Exercise goal
Provide only the number of lines in the listing that contain the string "kamu".

Extracted material
--- START ---

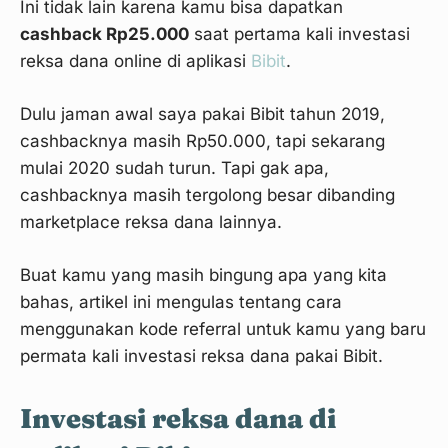
Ini tidak lain karena kamu bisa dapatkan
cashback Rp25.000
saat pertama kali investasi
reksa dana online di aplikasi
Bibit
.
Dulu jaman awal saya pakai Bibit tahun 2019,
cashbacknya masih Rp50.000, tapi sekarang
mulai 2020 sudah turun. Tapi gak apa,
cashbacknya masih tergolong besar dibanding
marketplace reksa dana lainnya.
Buat kamu yang masih bingung apa yang kita
bahas, artikel ini mengulas tentang cara
menggunakan kode referral untuk kamu yang baru
permata kali investasi reksa dana pakai Bibit.
Investasi reksa dana di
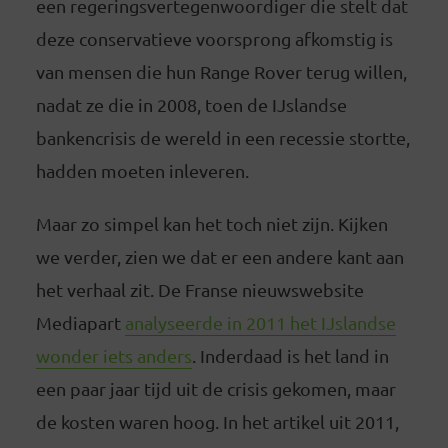
een regeringsvertegenwoordiger die stelt dat
deze conservatieve voorsprong afkomstig is
van mensen die hun Range Rover terug willen,
nadat ze die in 2008, toen de IJslandse
bankencrisis de wereld in een recessie stortte,
hadden moeten inleveren.
Maar zo simpel kan het toch niet zijn. Kijken
we verder, zien we dat er een andere kant aan
het verhaal zit. De Franse nieuwswebsite
Mediapart
analyseerde in 2011 het IJslandse
wonder iets anders
. Inderdaad is het land in
een paar jaar tijd uit de crisis gekomen, maar
de kosten waren hoog. In het artikel uit 2011,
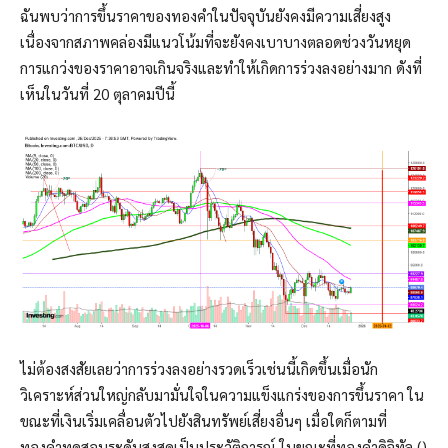
ฉันพบว่าการขึ้นราคาของทองคำในปัจจุบันยังคงมีความเสี่ยงสูง
เนื่องจากสภาพคล่องมีแนวโน้มที่จะยังคงเบาบางตลอดช่วงวันหยุด
การแกว่งของราคาอาจเกินจริงและทำให้เกิดการร่วงลงอย่างมาก ดังที่
เห็นในวันที่ 20 ตุลาคมปีนี้
ไม่ต้องสงสัยเลยว่าการร่วงลงอย่างรวดเร็วเช่นนี้เกิดขึ้นเมื่อนัก
วิเคราะห์ส่วนใหญ่กลับมามั่นใจในความแข็งแกร่งของการขึ้นราคา ใน
ขณะที่เงินเริ่มเคลื่อนตัวไปยังสินทรัพย์เสี่ยงอื่นๆ เมื่อใดก็ตามที่
ทองคำทดสอบระดับสูงสุดเป็นประวัติการณ์ ในขณะที่ทองคำดิจิทัล ()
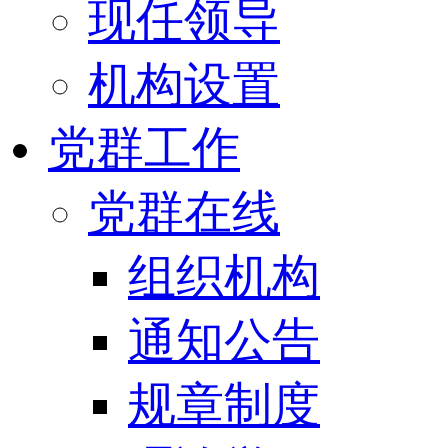
现任领导
机构设置
党群工作
党群在线
组织机构
通知公告
规章制度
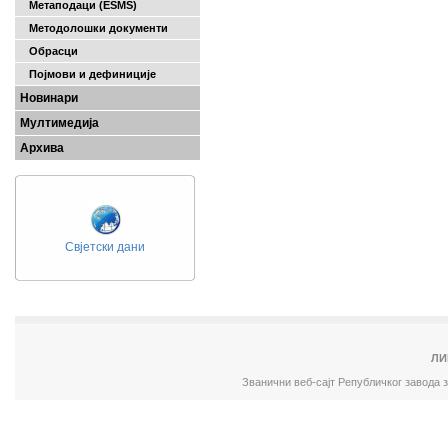
Метаподаци (ESMS)
Методолошки документи
Обрасци
Појмови и дефиниције
Новинари
Мултимедија
Архива
Свјетски дани
ЛИ
Званични веб-сајт Републичког завода 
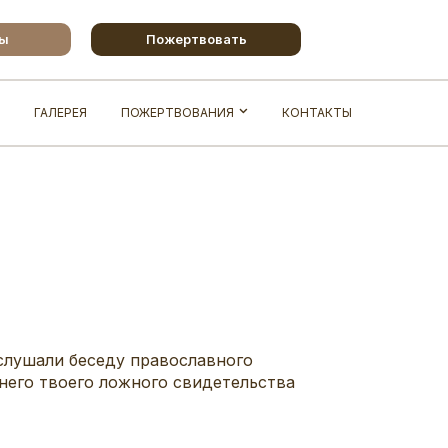
бы
Пожертвовать
ГАЛЕРЕЯ
ПОЖЕРТВОВАНИЯ
КОНТАКТЫ
слушали беседу православного
него твоего ложного свидетельства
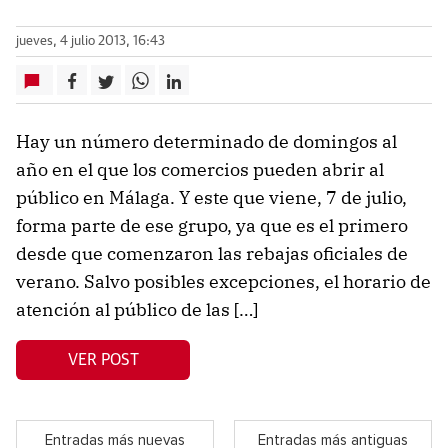
jueves, 4 julio 2013, 16:43
Hay un número determinado de domingos al
año en el que los comercios pueden abrir al
público en Málaga. Y este que viene, 7 de julio,
forma parte de ese grupo, ya que es el primero
desde que comenzaron las rebajas oficiales de
verano. Salvo posibles excepciones, el horario de
atención al público de las […]
VER POST
Entradas más nuevas
Entradas más antiguas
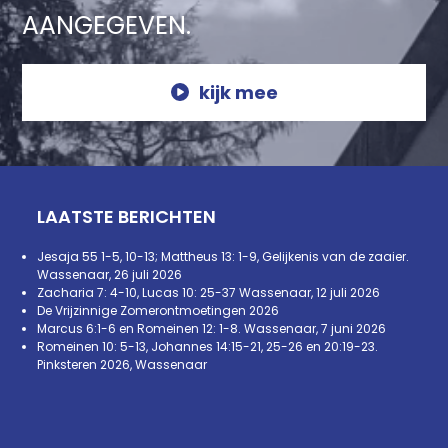
AANGEGEVEN.
kijk mee
LAATSTE BERICHTEN
Jesaja 55 1-5, 10-13; Mattheus 13: 1-9, Gelijkenis van de zaaier.
Wassenaar, 26 juli 2026
Zacharia 7: 4-10, Lucas 10: 25-37 Wassenaar, 12 juli 2026
De Vrijzinnige Zomerontmoetingen 2026
Marcus 6:1-6 en Romeinen 12: 1-8. Wassenaar, 7 juni 2026
Romeinen 10: 5-13, Johannes 14:15-21, 25-26 en 20:19-23.
Pinksteren 2026, Wassenaar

--- END ---

Result for this task
3